• [Text]:
"""

0

I was tired of studying to I decided to try to put my C knowledge to use and make a little program to grab me a random tweet that I've saved in a file and show it to me.

The text file is organized like:

@username
§
tweet1
§
tweet2
§
@username2

The idea was when I run the program it grabs a random user and then a random tweet.

The only ways I can think to randomize the user is:

  • Go through all text file, every time it see's a username it saves the line and increases a counter. Then I randomize the selector and get the username.
  • Avoid having to go through all text file. And just separate every user into a separate text file. Just get the names of files in a certain folder and randomize from there (if this is possible).

But then the same problem arises, how to randomize a tweet, I know when it begins and ends, but to pick a random one, the only way I can think of is the first one mentioned above.

Do you guys suggest any smarter way?

Thanks a ton!

DTek
  • 371
  • 1
  • 5
  • 13
  • One way could be to take a random decision to stop looking for users, and then another random decision to stop looking for the user's tweet. You might then just get the latest tweets. As you read, you could make the random decision increasingly tight. Then you won't use tweets from 3 months ago. – Weather Vane Jun 02 '18 at 19:51

1 Answers1

0

Here's a comment from some recent code I wrote that contains useful information for you:

/*
** From Wikipedia on Reservoir Sampling
** https://en.wikipedia.org/wiki/Reservoir_sampling
**
** Algorithm R
** The most common example was labelled Algorithm R by Jeffrey Vitter in
** his paper on the subject.  This simple O(n) algorithm as described in
** the Dictionary of Algorithms and Data Structures consists of the
** following steps (assuming k < n and using one-based array indexing):
**
**    // S has items to sample, R will contain the result
**    ReservoirSample(S[1..n], R[1..k])
**        // fill the reservoir array
**        for i = 1 to k
**            R[i] := S[i]
**
**        // replace elements with gradually decreasing probability
**        for i = k+1 to n
**            j := random(1, i)   // important: inclusive range
**            if j <= k
**                R[j] := S[i]
**
** Alternatively: https://stackoverflow.com/questions/232237
** What's the best way to return one random line in a text file
**
**      count = 0;
**      while (fgets(line, length, stream) != NULL)

"""

• [Prompt A]:
Could you update the random-tweet thread from "I was tired" to "show it to me.", changing "program" to "utility"?
• [Prompt B]:
Can you go on with the random-tweet thread from the point where it stops?
The rows after the random-tweet thread are separate material with no connection to it.

• [Recorded information]:
"""

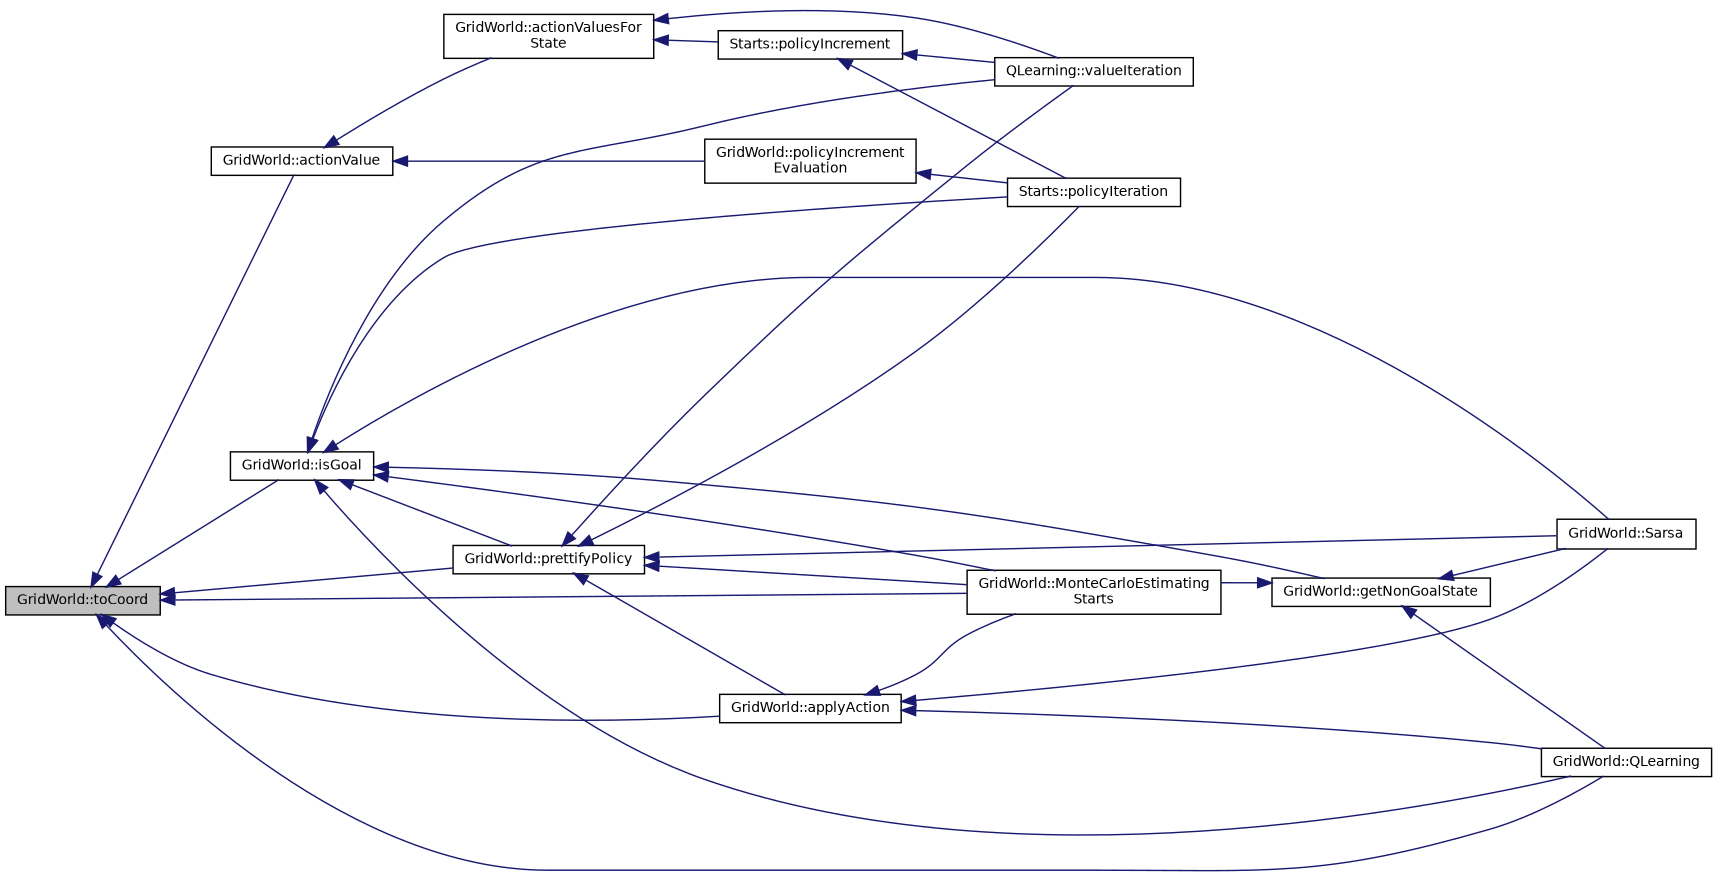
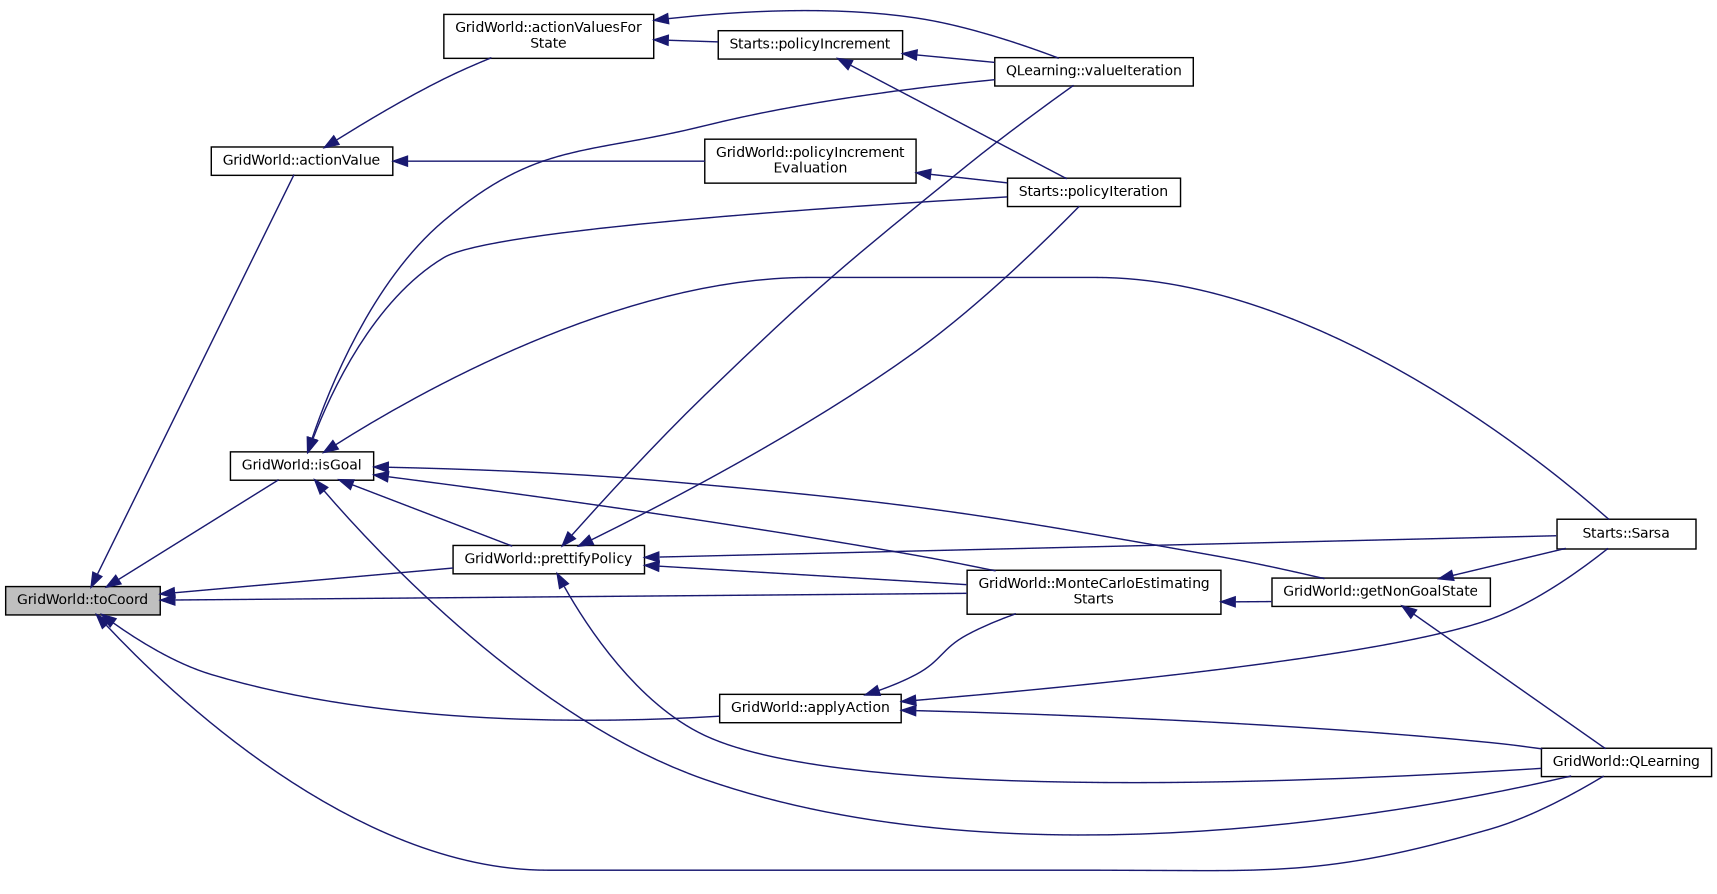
  digraph {
    rankdir=LR
    node [color=black fontname=Helvetica fontsize=10 shape=record]
    edge [color=midnightblue dir=back fontname=Helvetica fontsize=10 labelfontname=Helvetica labelfontsize=10 style=solid]
    n1 [fillcolor=grey75 fontcolor=black height=0.2 label="GridWorld::toCoord" style=filled width=0.4]
    n2 [height=0.2 label="GridWorld::actionValue" width=0.4]
    n3 [height=0.2 label="GridWorld::isGoal" width=0.4]
    n4 [height=0.2 label="GridWorld::MonteCarloEstimating\lStarts" width=0.4]
    n5 [height=0.2 label="GridWorld::QLearning" width=0.4]
    n6 [height=0.2 label="GridWorld::applyAction" width=0.4]
    n7 [height=0.2 label="GridWorld::prettifyPolicy" width=0.4]
    n8 [height=0.2 label="GridWorld::actionValuesFor\lState" width=0.4]
    n9 [height=0.2 label="GridWorld::policyIncrement\lEvaluation" width=0.4]
-   n10 [height=0.2 label="GridWorld::Sarsa" width=0.4]
+   n10 [height=0.2 label="Starts::Sarsa" width=0.4]
    n11 [height=0.2 label="QLearning::valueIteration" width=0.4]
    n12 [height=0.2 label="Starts::policyIteration" width=0.4]
    n13 [height=0.2 label="GridWorld::getNonGoalState" width=0.4]
    n14 [height=0.2 label="Starts::policyIncrement" width=0.4]
    n1 -> n2
    n1 -> n3
    n1 -> n4
    n1 -> n5
    n1 -> n6
    n1 -> n7
    n2 -> n8
    n2 -> n9
    n3 -> n4
    n3 -> n5
    n3 -> n7
    n3 -> n10
    n3 -> n11
    n3 -> n12
    n3 -> n13
    n6 -> n4
    n6 -> n5
    n6 -> n10
    n7 -> n4
-   n7 -> n6
+   n7 -> n5
    n7 -> n10
    n7 -> n11
    n7 -> n12
    n8 -> n11
    n8 -> n14
    n9 -> n12
-   n13 -> n4
+   n4 -> n13
    n13 -> n5
    n13 -> n10
    n14 -> n11
    n14 -> n12
  }
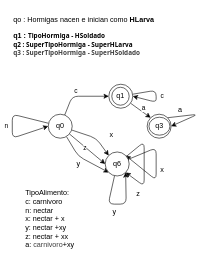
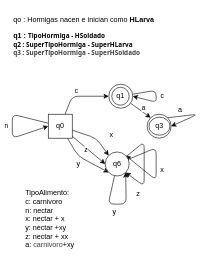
  <mxCell id="0" />
  <mxCell id="1" parent="0" />
  <mxCell id="2" style="edgeStyle=none;html=1;entryX=0;entryY=0.5;entryDx=0;entryDy=0;" edge="1" parent="1" source="9" target="14"><mxGeometry relative="1" as="geometry"><Array as="points"><mxPoint x="120" y="160" /></Array></mxGeometry></mxCell>
  <mxCell id="3" value="c" style="edgeLabel;html=1;align=center;verticalAlign=middle;resizable=0;points=[];" vertex="1" connectable="0" parent="2"><mxGeometry x="-0.045" y="-1" relative="1" as="geometry"><mxPoint x="-6" y="-11" as="offset" /></mxGeometry></mxCell>
  <mxCell id="4" value="n" style="edgeStyle=none;html=1;entryX=0;entryY=0.5;entryDx=0;entryDy=0;elbow=vertical;" edge="1" parent="1" source="9" target="9"><mxGeometry x="-0.005" y="-10" relative="1" as="geometry"><mxPoint x="10" y="180" as="targetPoint" /><Array as="points"><mxPoint x="20" y="230" /></Array><mxPoint as="offset" /></mxGeometry></mxCell>
  <mxCell id="5" style="edgeStyle=none;html=1;entryX=0;entryY=0;entryDx=0;entryDy=0;" edge="1" parent="1" source="9" target="19"><mxGeometry relative="1" as="geometry"><Array as="points"><mxPoint x="160" y="230" /></Array></mxGeometry></mxCell>
  <mxCell id="6" style="edgeStyle=none;html=1;entryX=0;entryY=0.5;entryDx=0;entryDy=0;" edge="1" parent="1" source="9" target="19"><mxGeometry relative="1" as="geometry" /></mxCell>
  <mxCell id="7" value="z" style="edgeLabel;html=1;align=center;verticalAlign=middle;resizable=0;points=[];" vertex="1" connectable="0" parent="6"><mxGeometry x="-0.138" y="-2" relative="1" as="geometry"><mxPoint as="offset" /></mxGeometry></mxCell>
  <mxCell id="8" style="edgeStyle=none;html=1;entryX=0;entryY=1;entryDx=0;entryDy=0;" edge="1" parent="1" source="9" target="19"><mxGeometry relative="1" as="geometry"><mxPoint x="160" y="270" as="targetPoint" /><Array as="points"><mxPoint x="130" y="260" /></Array></mxGeometry></mxCell>
- <mxCell id="9" value="q0" style="ellipse;whiteSpace=wrap;html=1;" vertex="1" parent="1"><mxGeometry x="80" y="190" width="40" height="40" as="geometry" /></mxCell>
+ <mxCell id="9" value="q0" style="whiteSpace=wrap;html=1;rounded=0;" vertex="1" parent="1"><mxGeometry x="80" y="190" width="40" height="40" as="geometry" /></mxCell>
  <mxCell id="10" value="qo : H&lt;span style=&quot;text-indent: -18pt; background-color: transparent; font-size: 9pt;&quot; lang=&quot;ES-EC&quot;&gt;ormigas nacen e inician como &lt;b&gt;HLarva&lt;/b&gt;&lt;/span&gt;&lt;p style=&quot;margin-bottom:0cm;mso-add-space:auto;&lt;br/&gt;text-indent:-18.0pt;mso-list:l0 level1 lfo1&quot; class=&quot;MsoListParagraph&quot;&gt;&lt;span style=&quot;font-size:9.0pt;&lt;br/&gt;mso-fareast-font-family:&amp;quot;Microsoft JhengHei UI&amp;quot;&quot; lang=&quot;ES-EC&quot;&gt;&lt;/span&gt;&lt;/p&gt;&lt;div&gt;&lt;span style=&quot;text-indent: -18pt; background-color: transparent; font-size: 9pt;&quot; lang=&quot;ES-EC&quot;&gt;&lt;b&gt;q1 :&amp;nbsp;&lt;/b&gt;&lt;/span&gt;&lt;b style=&quot;background-color: transparent;&quot;&gt;&lt;span style=&quot;font-size:8.0pt;line-height:&lt;br/&gt;150%;font-family:&amp;quot;Segoe UI&amp;quot;,sans-serif;mso-fareast-font-family:&amp;quot;Microsoft JhengHei UI&amp;quot;;&lt;br/&gt;color:#0D0D0D;mso-themecolor:text1;mso-themetint:242;mso-ansi-language:ES-EC;&lt;br/&gt;mso-fareast-language:EN-US;mso-bidi-language:AR-SA&quot; lang=&quot;ES-EC&quot;&gt;TipoHormiga - HSoldado&lt;/span&gt;&lt;/b&gt;&lt;/div&gt;&lt;div&gt;&lt;b style=&quot;background-color: transparent;&quot;&gt;&lt;span style=&quot;font-size:8.0pt;line-height:&lt;br/&gt;150%;font-family:&amp;quot;Segoe UI&amp;quot;,sans-serif;mso-fareast-font-family:&amp;quot;Microsoft JhengHei UI&amp;quot;;&lt;br/&gt;color:#0D0D0D;mso-themecolor:text1;mso-themetint:242;mso-ansi-language:ES-EC;&lt;br/&gt;mso-fareast-language:EN-US;mso-bidi-language:AR-SA&quot; lang=&quot;ES-EC&quot;&gt;q2 : SuperTipoHormiga - SuperHLarva&lt;/span&gt;&lt;/b&gt;&lt;/div&gt;&lt;div&gt;&lt;span style=&quot;color: rgb(63, 63, 63); font-family: &amp;quot;Segoe UI&amp;quot;, sans-serif; font-size: 10.667px; font-weight: 700; background-color: transparent;&quot;&gt;q3 : SuperTipoHormiga - SuperHSoldado&lt;/span&gt;&lt;/div&gt;" style="text;html=1;align=left;verticalAlign=middle;resizable=0;points=[];autosize=1;strokeColor=none;fillColor=none;" vertex="1" parent="1"><mxGeometry x="20" y="20" width="260" height="80" as="geometry" /></mxCell>
  <mxCell id="11" value="c" style="edgeStyle=none;html=1;entryX=1;entryY=0.5;entryDx=0;entryDy=0;elbow=horizontal;" edge="1" parent="1" source="14" target="14"><mxGeometry x="-0.004" y="10" relative="1" as="geometry"><mxPoint x="200" y="90" as="targetPoint" /><Array as="points"><mxPoint x="260" y="160" /></Array><mxPoint as="offset" /></mxGeometry></mxCell>
  <mxCell id="12" style="edgeStyle=none;html=1;entryX=0;entryY=0;entryDx=0;entryDy=0;" edge="1" parent="1" source="14" target="23"><mxGeometry relative="1" as="geometry" /></mxCell>
  <mxCell id="13" value="a" style="edgeLabel;html=1;align=center;verticalAlign=middle;resizable=0;points=[];" vertex="1" connectable="0" parent="12"><mxGeometry x="-0.069" y="3" relative="1" as="geometry"><mxPoint x="4" y="-1" as="offset" /></mxGeometry></mxCell>
  <mxCell id="14" value="q1" style="ellipse;whiteSpace=wrap;html=1;" vertex="1" parent="1"><mxGeometry x="181" y="140" width="40" height="40" as="geometry" /></mxCell>
  <mxCell id="15" value="TipoAlimento:&lt;div&gt;c: carnivoro&lt;/div&gt;&lt;div&gt;n: nectar&lt;/div&gt;&lt;div&gt;x: nectar + x&lt;/div&gt;&lt;div&gt;y: nectar +xy&lt;/div&gt;&lt;div&gt;z: nectar + xx&lt;/div&gt;&lt;div&gt;a:&amp;nbsp;&lt;span style=&quot;color: rgb(63, 63, 63);&quot;&gt;carnivoro&lt;/span&gt;+xy&lt;/div&gt;" style="text;html=1;align=left;verticalAlign=middle;resizable=0;points=[];autosize=1;strokeColor=none;fillColor=none;" vertex="1" parent="1"><mxGeometry x="40" y="310" width="110" height="110" as="geometry" /></mxCell>
  <mxCell id="16" style="edgeStyle=none;html=1;entryX=1;entryY=1;entryDx=0;entryDy=0;" edge="1" parent="1" source="19" target="19"><mxGeometry relative="1" as="geometry"><mxPoint x="220" y="360" as="targetPoint" /><Array as="points"><mxPoint x="180" y="340" /></Array></mxGeometry></mxCell>
  <mxCell id="17" style="edgeStyle=none;html=1;entryX=1;entryY=1;entryDx=0;entryDy=0;" edge="1" parent="1" source="19" target="19"><mxGeometry relative="1" as="geometry"><mxPoint x="270" y="310" as="targetPoint" /><Array as="points"><mxPoint x="240" y="310" /></Array></mxGeometry></mxCell>
  <mxCell id="18" style="edgeStyle=none;html=1;entryX=1;entryY=0;entryDx=0;entryDy=0;" edge="1" parent="1" source="19" target="19"><mxGeometry relative="1" as="geometry"><mxPoint x="260" y="340" as="targetPoint" /><Array as="points"><mxPoint x="260" y="300" /></Array></mxGeometry></mxCell>
  <mxCell id="19" value="q6" style="ellipse;whiteSpace=wrap;html=1;" vertex="1" parent="1"><mxGeometry x="175" y="253" width="40" height="40" as="geometry" /></mxCell>
  <mxCell id="20" value="x" style="text;html=1;align=center;verticalAlign=middle;resizable=0;points=[];autosize=1;strokeColor=none;fillColor=none;" vertex="1" parent="1"><mxGeometry x="170" y="210" width="30" height="30" as="geometry" /></mxCell>
  <mxCell id="21" value="y" style="text;html=1;align=center;verticalAlign=middle;resizable=0;points=[];autosize=1;strokeColor=none;fillColor=none;" vertex="1" parent="1"><mxGeometry x="115" y="258" width="30" height="30" as="geometry" /></mxCell>
  <mxCell id="22" style="edgeStyle=none;html=1;exitX=1;exitY=0;exitDx=0;exitDy=0;entryX=1;entryY=0.5;entryDx=0;entryDy=0;elbow=vertical;" edge="1" parent="1" source="23" target="23"><mxGeometry relative="1" as="geometry"><mxPoint x="330" y="190" as="targetPoint" /><Array as="points"><mxPoint x="330" y="190" /></Array></mxGeometry></mxCell>
  <mxCell id="23" value="q3" style="ellipse;whiteSpace=wrap;html=1;" vertex="1" parent="1"><mxGeometry x="245" y="190" width="40" height="40" as="geometry" /></mxCell>
  <mxCell id="24" value="a" style="text;html=1;align=center;verticalAlign=middle;resizable=0;points=[];autosize=1;strokeColor=none;fillColor=none;" vertex="1" parent="1"><mxGeometry x="285" y="168" width="30" height="30" as="geometry" /></mxCell>
  <mxCell id="25" value="y" style="text;html=1;align=center;verticalAlign=middle;resizable=0;points=[];autosize=1;strokeColor=none;fillColor=none;" vertex="1" parent="1"><mxGeometry x="175" y="338" width="30" height="30" as="geometry" /></mxCell>
  <mxCell id="26" value="x" style="text;html=1;align=center;verticalAlign=middle;resizable=0;points=[];autosize=1;strokeColor=none;fillColor=none;" vertex="1" parent="1"><mxGeometry x="255" y="268" width="30" height="30" as="geometry" /></mxCell>
  <mxCell id="27" value="z" style="text;html=1;align=center;verticalAlign=middle;resizable=0;points=[];autosize=1;strokeColor=none;fillColor=none;" vertex="1" parent="1"><mxGeometry x="215" y="308" width="30" height="30" as="geometry" /></mxCell>
  <mxCell id="28" value="q3" style="ellipse;whiteSpace=wrap;html=1;" vertex="1" parent="1"><mxGeometry x="248" y="195" width="35" height="30" as="geometry" /></mxCell>
  <mxCell id="29" value="q1" style="ellipse;whiteSpace=wrap;html=1;" vertex="1" parent="1"><mxGeometry x="186" y="145" width="29" height="30" as="geometry" /></mxCell>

"""

• [Written answer A]:
I was tired of studying to I decided to try to put my C knowledge to use and make a little utility to grab me a random tweet that I've saved in a file and show it to me.

• [Written answer B]:
**      {
**          count++;
**          // if ((rand() * count) / RAND_MAX == 0)
**          if ((rand() / (float)RAND_MAX) <= (1.0 / count))
**              strcpy(keptline, line);
**      }
**
** From Perl perlfaq5:
** Here's a reservoir-sampling algorithm from the Camel Book:
**
**      srand;
**      rand($.) < 1 && ($line = $_) while <>;
**
** This has a significant advantage in space over reading the whole file
** in.  You can find a proof of this method in The Art of Computer
** Programming, Volume 2, Section 3.4.2, by Donald E. Knuth.
*/

You'll need to make some decisions about what constitutes a random choice in your case.

If there are 12 tweeters in your file, with (for sake of discussion) between 1 and 12 tweets each, then do you want to choose each tweeter with a probability of 1/12, and then each tweeter, choose one of their tweets at random (from the set belonging to that tweeter), or do you have some other scheme in mind — such as that if there are 66 tweets, there's a 1/66 probability that a given tweet will be selected, but the tweeter who has tweeted most will be more likely to appear than the one who's only tweeted once.

Once you've decided which rules you want to follow, the coding based on the information above is fairly straight-forward.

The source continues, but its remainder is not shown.